→ DESCRIPTION OF THE TASK: Write out every line of the records below as a JSON list of strings, with one string per line and the blank lines left out.
··· TASK DATA ···
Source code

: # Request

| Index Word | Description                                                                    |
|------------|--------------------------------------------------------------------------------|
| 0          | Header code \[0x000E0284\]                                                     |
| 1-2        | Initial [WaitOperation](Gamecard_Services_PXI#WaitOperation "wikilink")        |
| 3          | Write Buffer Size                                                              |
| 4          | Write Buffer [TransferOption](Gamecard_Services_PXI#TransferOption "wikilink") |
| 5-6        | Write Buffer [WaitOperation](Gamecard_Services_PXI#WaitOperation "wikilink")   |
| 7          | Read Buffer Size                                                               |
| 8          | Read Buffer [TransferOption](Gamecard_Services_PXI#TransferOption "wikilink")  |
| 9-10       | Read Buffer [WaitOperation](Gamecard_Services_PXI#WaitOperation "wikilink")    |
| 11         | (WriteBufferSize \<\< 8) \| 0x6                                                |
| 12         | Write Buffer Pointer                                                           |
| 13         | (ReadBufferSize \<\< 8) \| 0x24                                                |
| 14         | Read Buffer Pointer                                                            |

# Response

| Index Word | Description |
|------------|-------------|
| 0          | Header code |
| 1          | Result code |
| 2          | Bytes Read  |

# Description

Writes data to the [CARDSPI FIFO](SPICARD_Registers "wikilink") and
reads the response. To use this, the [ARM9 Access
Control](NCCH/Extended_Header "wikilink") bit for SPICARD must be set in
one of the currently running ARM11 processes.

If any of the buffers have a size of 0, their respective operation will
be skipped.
···
→ FINISHED EXERCISE:
[
  "Source code",
  ": # Request",
  "| Index Word | Description                                                                    |",
  "|------------|--------------------------------------------------------------------------------|",
  "| 0          | Header code \\[0x000E0284\\]                                                     |",
  "| 1-2        | Initial [WaitOperation](Gamecard_Services_PXI#WaitOperation \"wikilink\")        |",
  "| 3          | Write Buffer Size                                                              |",
  "| 4          | Write Buffer [TransferOption](Gamecard_Services_PXI#TransferOption \"wikilink\") |",
  "| 5-6        | Write Buffer [WaitOperation](Gamecard_Services_PXI#WaitOperation \"wikilink\")   |",
  "| 7          | Read Buffer Size                                                               |",
  "| 8          | Read Buffer [TransferOption](Gamecard_Services_PXI#TransferOption \"wikilink\")  |",
  "| 9-10       | Read Buffer [WaitOperation](Gamecard_Services_PXI#WaitOperation \"wikilink\")    |",
  "| 11         | (WriteBufferSize \\<\\< 8) \\| 0x6                                                |",
  "| 12         | Write Buffer Pointer                                                           |",
  "| 13         | (ReadBufferSize \\<\\< 8) \\| 0x24                                                |",
  "| 14         | Read Buffer Pointer                                                            |",
  "# Response",
  "| Index Word | Description |",
  "|------------|-------------|",
  "| 0          | Header code |",
  "| 1          | Result code |",
  "| 2          | Bytes Read  |",
  "# Description",
  "Writes data to the [CARDSPI FIFO](SPICARD_Registers \"wikilink\") and",
  "reads the response. To use this, the [ARM9 Access",
  "Control](NCCH/Extended_Header \"wikilink\") bit for SPICARD must be set in",
  "one of the currently running ARM11 processes.",
  "If any of the buffers have a size of 0, their respective operation will",
  "be skipped."
]